Estimating Macronutrient Needs

  • Protein: 0.8-1 g/kg for maintenance; up to 2-3 g/kg for severe burns or large wounds.
  • Fats: Provide 30-40% of calories (IV 20% fat emulsion = 2 kcal/mL).
  • Carbohydrates: Make up remaining calories; dextrose provides 3.4 kcal/g.
  • GUR (Glucose Utilization Rate) should not exceed 4 mg/kg-min.

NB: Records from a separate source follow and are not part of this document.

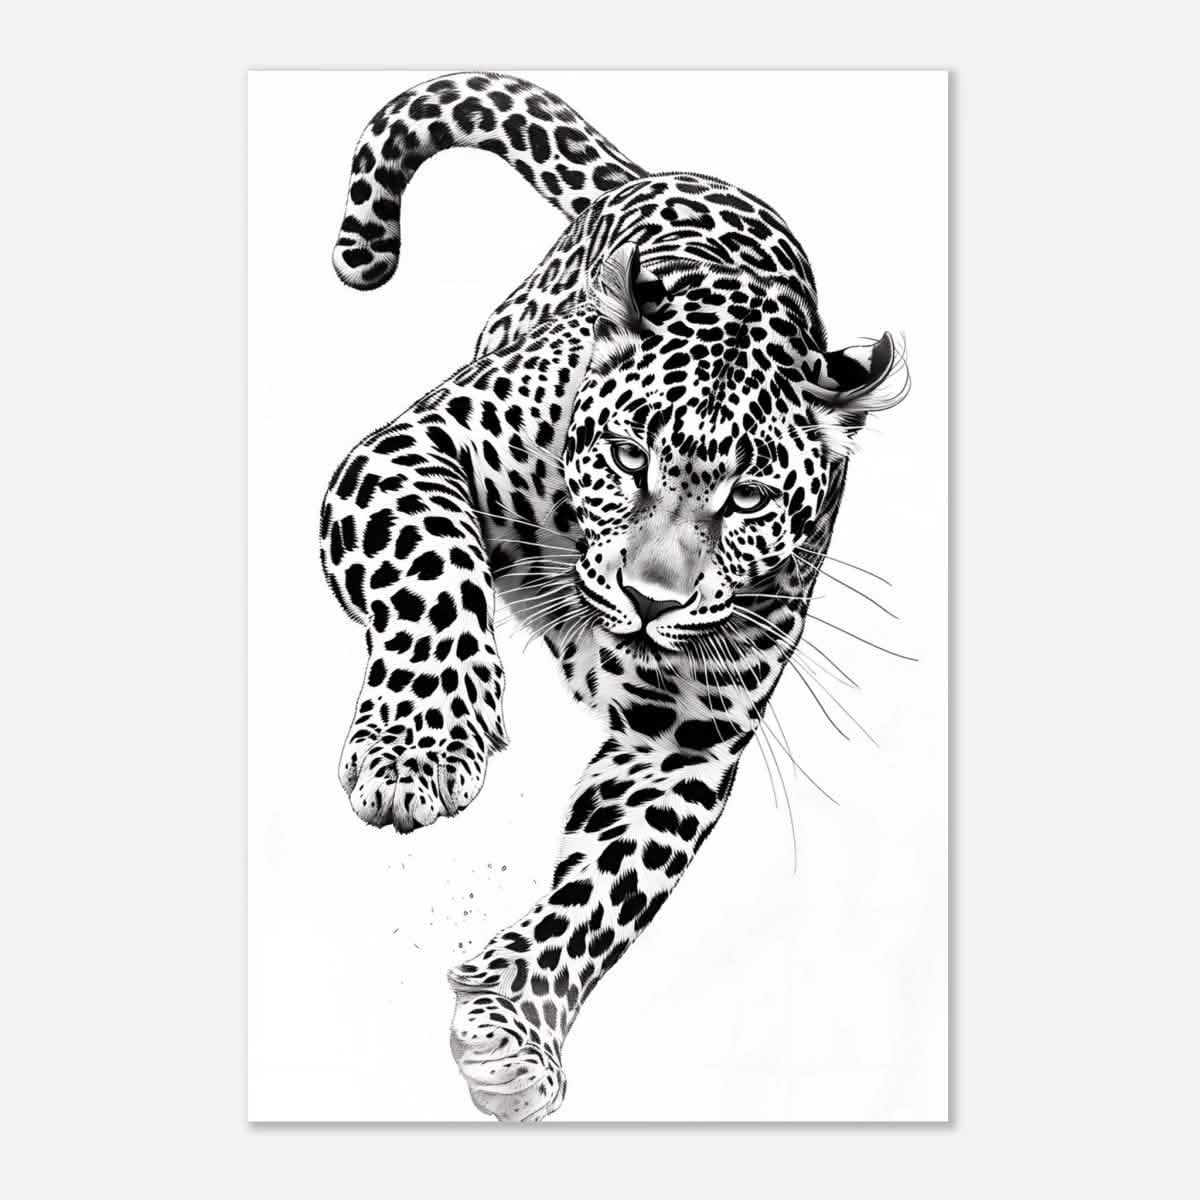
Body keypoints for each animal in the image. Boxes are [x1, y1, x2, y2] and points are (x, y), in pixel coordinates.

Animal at [321, 71, 909, 1121]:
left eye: (748, 497)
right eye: (630, 457)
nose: (649, 600)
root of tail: (665, 171)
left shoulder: (684, 738)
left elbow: (606, 891)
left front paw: (515, 1027)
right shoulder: (408, 452)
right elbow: (435, 574)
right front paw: (419, 748)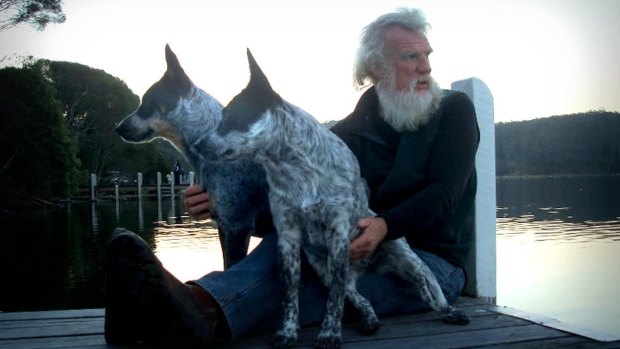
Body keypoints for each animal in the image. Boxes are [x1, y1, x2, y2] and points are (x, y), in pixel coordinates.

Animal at [199, 49, 470, 348]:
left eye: (230, 116)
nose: (199, 144)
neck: (294, 170)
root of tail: (368, 266)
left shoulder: (338, 233)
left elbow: (334, 300)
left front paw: (329, 334)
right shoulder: (288, 237)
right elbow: (290, 293)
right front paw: (287, 332)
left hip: (409, 260)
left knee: (428, 291)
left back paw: (448, 311)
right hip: (323, 269)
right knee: (359, 297)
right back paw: (370, 320)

Estimating Micronutrient and Electrolyte Needs

  • Monitor calcium/phosphate to avoid precipitation.
  • Maximum daily: Na 130 mEq/L, K 80 mEq/L, Mg 12-16 mEq/L, Ca 10 mEq/L, Phos 25 mmol/L.
  • Add daily water-soluble vitamins; avoid vitamin K in patients on warfarin.
  • Adjust trace elements for liver/renal dysfunction.

Infusion and Tapering

  • Initiate PN slowly (e.g., 25 mL/hr for 8 hrs, increase gradually).
  • Taper PN to 50% for 2-4 hours before discontinuation.
  • Transition to oral or tube feeding as soon as feasible, starting slow.

Special Considerations

  • Replace electrolytes aggressively during initial PN days to prevent refeeding syndrome.
  • Patients on propofol may need less IV fat.
  • Adjust for co-existing conditions (e.g., increased protein for CRRT).

Key Terms & Definitions

  • Parenteral Nutrition (PN) — IV delivery of nutrients when GI tract is unusable.
  • Total Parenteral Nutrition (TPN) — Complete IV nutrition via central line.
  • Peripheral Parenteral Nutrition (PPN) — Lower-concentration PN via peripheral line.
  • Holliday-Segar Method — Formula for estimating daily fluid needs.
  • GUR (Glucose Utilization Rate) — Rate at which body metabolizes IV glucose.
  • Refeeding Syndrome — Dangerous electrolyte shifts upon reintroducing nutrition after starvation.

Action Items / Next Steps

  • Review TPN calculations and practice example problems.
  • Become familiar with institutional PN order sets and guidelines.
  • Monitor labs closely after initiating PN, especially electrolytes and triglycerides.
  • Read the 2016 ASPEN/SCCM guidelines for more details on nutrition support.